52: 100 Days in Omaha
My lymphoma and I communicate primarily through the medium of my skin. Other people with the same diagnosis don’t have this advantage because their lymphoma leaves their skin alone. If anyone knew why such differences are possible, we’d probably be curing lymphoma with a pill. In the meantime, while the medical people carefully track measurements of more than 20 different aspects of my blood condition, I like to check my legs. What do you think?
Simon was uncomfortable with this bubble-bath shot, feeling that it was slightly “sexual”. It hadn’t occurred to me, but I note that he did not say “attractive”. In fact my ankles are looking rather lovely, though I’ll need a pedicure; chemotherapy does strange things to your toenails.
The part that really interests me — and I know you’re just pulled right in — is the gradually changing pattern of light and dark skin. Karen calls this ‘pinto’, the doctors call it ‘variegated’, but I like to call is ‘glaciated’ because it reminds me of the pattern of eastern Canadian lakes formed by a glacial abrasion that rubbed in many directions. By now the dark areas have receded, but I was once solidly dark unless I was red. This was not an attractive darkness; I called it Duck Pond. For the technical people who may be reading this, try #666633.

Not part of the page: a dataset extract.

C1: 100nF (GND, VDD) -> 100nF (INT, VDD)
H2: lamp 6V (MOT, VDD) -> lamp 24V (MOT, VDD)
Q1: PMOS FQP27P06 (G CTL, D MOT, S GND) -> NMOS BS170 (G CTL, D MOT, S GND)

The relationship between my color patches and lymphoma is hardly understood, but it’s agreed that less darkness is better. My assumption is that the dark areas look this way because there are underlying damaged skin cells. Oddly, when I first saw a dermatologist, he took a sample from the only normal patch I had at the time — a quarter-sized area on my stomach. His analysis: perfectly normal.